KOS — WSB says: BULLISH (estimated 75% bullish) Claude says: PARTIALLY — Kosmos is up 224% YTD on record production and the oil rally, which is real. But Q1 earnings actually missed estimates, and the stock has already priced in perfection. At $3.06, it’s cheap in absolute terms (which WSB loves) but the easy money was made months ago. Late to this party.
OXY — WSB says: BULLISH (estimated 85% bullish) Claude says: AGREE — Buffett’s backing + 9.9x forward P/E + $90 oil = straightforward bull case. WSB is right that this is undervalued relative to earnings power. The Iran premium isn’t going away soon, and OXY has real operational assets. One of the few times WSB’s conviction aligns with fundamentals.

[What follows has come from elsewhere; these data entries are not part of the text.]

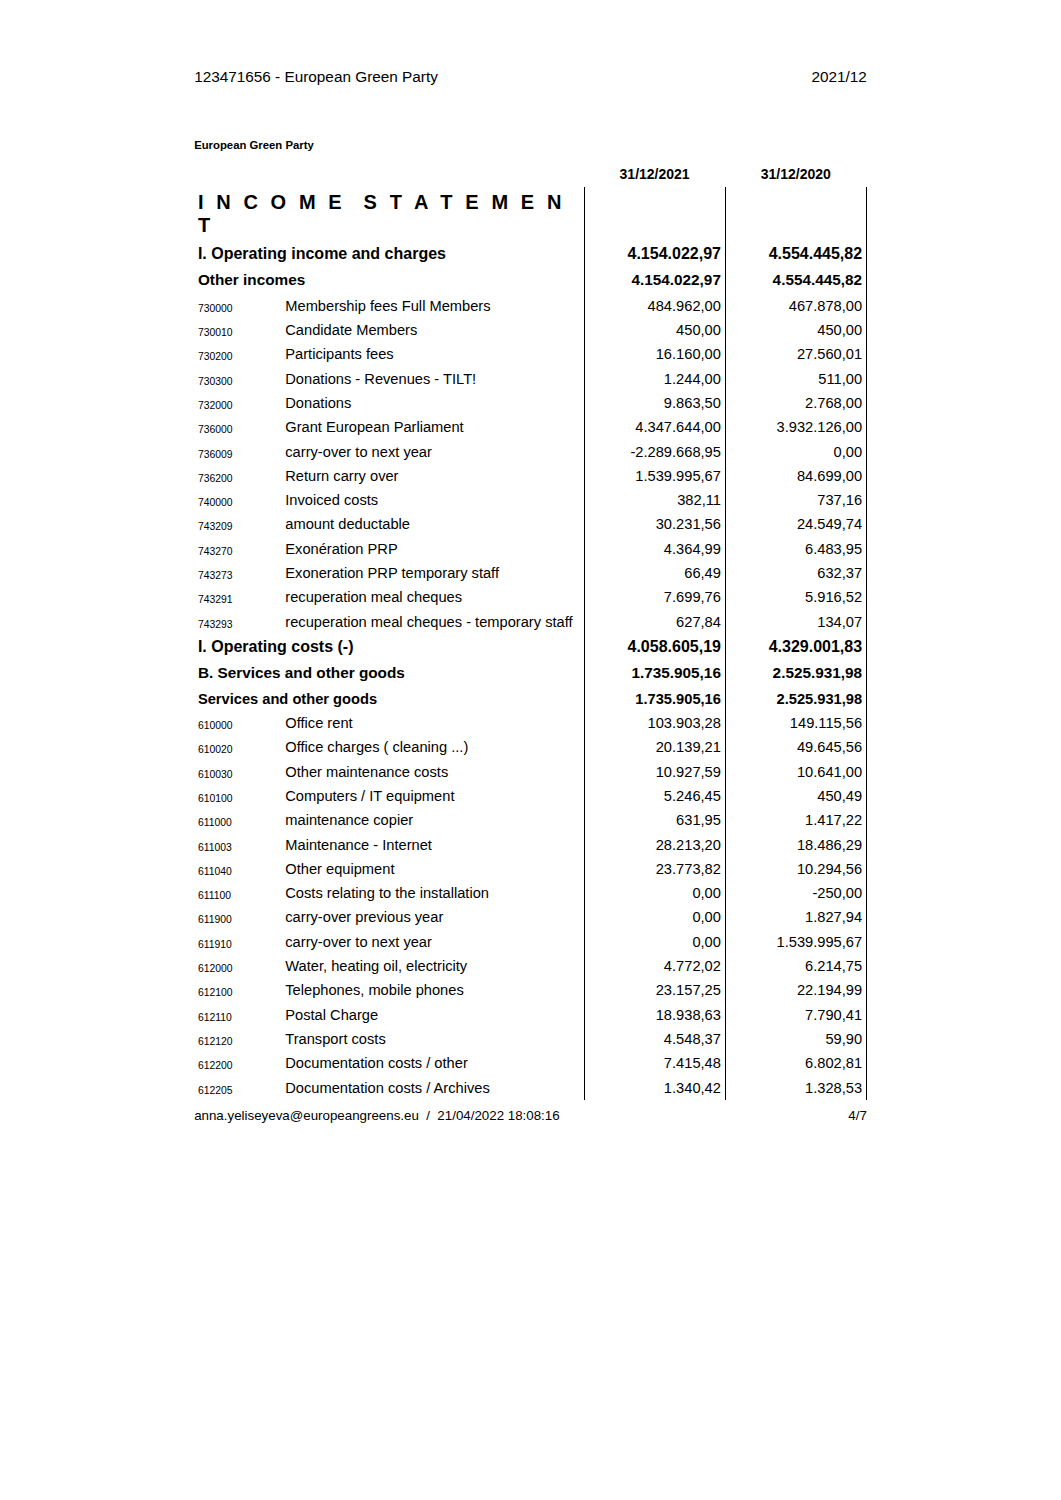123471656 - European Green Party
2021/12
European Green Party
| | | 31/12/2021 | 31/12/2020 |
| --- | --- | --- | --- |
| I N C O M E S T A T E M E N T | | |
| I. Operating income and charges | 4.154.022,97 | 4.554.445,82 |
| Other incomes | 4.154.022,97 | 4.554.445,82 |
| 730000 | Membership fees Full Members | 484.962,00 | 467.878,00 |
| 730010 | Candidate Members | 450,00 | 450,00 |
| 730200 | Participants fees | 16.160,00 | 27.560,01 |
| 730300 | Donations - Revenues - TILT! | 1.244,00 | 511,00 |
| 732000 | Donations | 9.863,50 | 2.768,00 |
| 736000 | Grant European Parliament | 4.347.644,00 | 3.932.126,00 |
| 736009 | carry-over to next year | -2.289.668,95 | 0,00 |
| 736200 | Return carry over | 1.539.995,67 | 84.699,00 |
| 740000 | Invoiced costs | 382,11 | 737,16 |
| 743209 | amount deductable | 30.231,56 | 24.549,74 |
| 743270 | Exonération PRP | 4.364,99 | 6.483,95 |
| 743273 | Exoneration PRP temporary staff | 66,49 | 632,37 |
| 743291 | recuperation meal cheques | 7.699,76 | 5.916,52 |
| 743293 | recuperation meal cheques - temporary staff | 627,84 | 134,07 |
| I. Operating costs (-) | 4.058.605,19 | 4.329.001,83 |
| B. Services and other goods | 1.735.905,16 | 2.525.931,98 |
| Services and other goods | 1.735.905,16 | 2.525.931,98 |
| 610000 | Office rent | 103.903,28 | 149.115,56 |
| 610020 | Office charges ( cleaning ...) | 20.139,21 | 49.645,56 |
| 610030 | Other maintenance costs | 10.927,59 | 10.641,00 |
| 610100 | Computers / IT equipment | 5.246,45 | 450,49 |
| 611000 | maintenance copier | 631,95 | 1.417,22 |
| 611003 | Maintenance - Internet | 28.213,20 | 18.486,29 |
| 611040 | Other equipment | 23.773,82 | 10.294,56 |
| 611100 | Costs relating to the installation | 0,00 | -250,00 |
| 611900 | carry-over previous year | 0,00 | 1.827,94 |
| 611910 | carry-over to next year | 0,00 | 1.539.995,67 |
| 612000 | Water, heating oil, electricity | 4.772,02 | 6.214,75 |
| 612100 | Telephones, mobile phones | 23.157,25 | 22.194,99 |
| 612110 | Postal Charge | 18.938,63 | 7.790,41 |
| 612120 | Transport costs | 4.548,37 | 59,90 |
| 612200 | Documentation costs / other | 7.415,48 | 6.802,81 |
| 612205 | Documentation costs / Archives | 1.340,42 | 1.328,53 |
anna.yeliseyeva@europeangreens.eu / 21/04/2022 18:08:16
4/7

SCHW — WSB says: BULLISH (estimated 70% bullish) Claude says: AGREE — The crypto launch gives SCHW retail appeal it never had before, and the guidance raise is material. WSB’s interest here is newer (crypto angle), but the fundamental story supports it. Not a meme — an actual business acceleration.
PBT — WSB says: BULLISH (estimated 90% bullish) Claude says: DISAGREE — This is the quintessential WSB trap. 132% gain in a year, royalty trust (sounds fancy but is just a pass-through), and completely dependent on oil staying above $90. WSB sees the chart going up and extrapolates. The distribution actually declined recently. When oil mean-reverts — and it will eventually — PBT holders will learn what “no operational control” means. Pure momentum chasing at the top.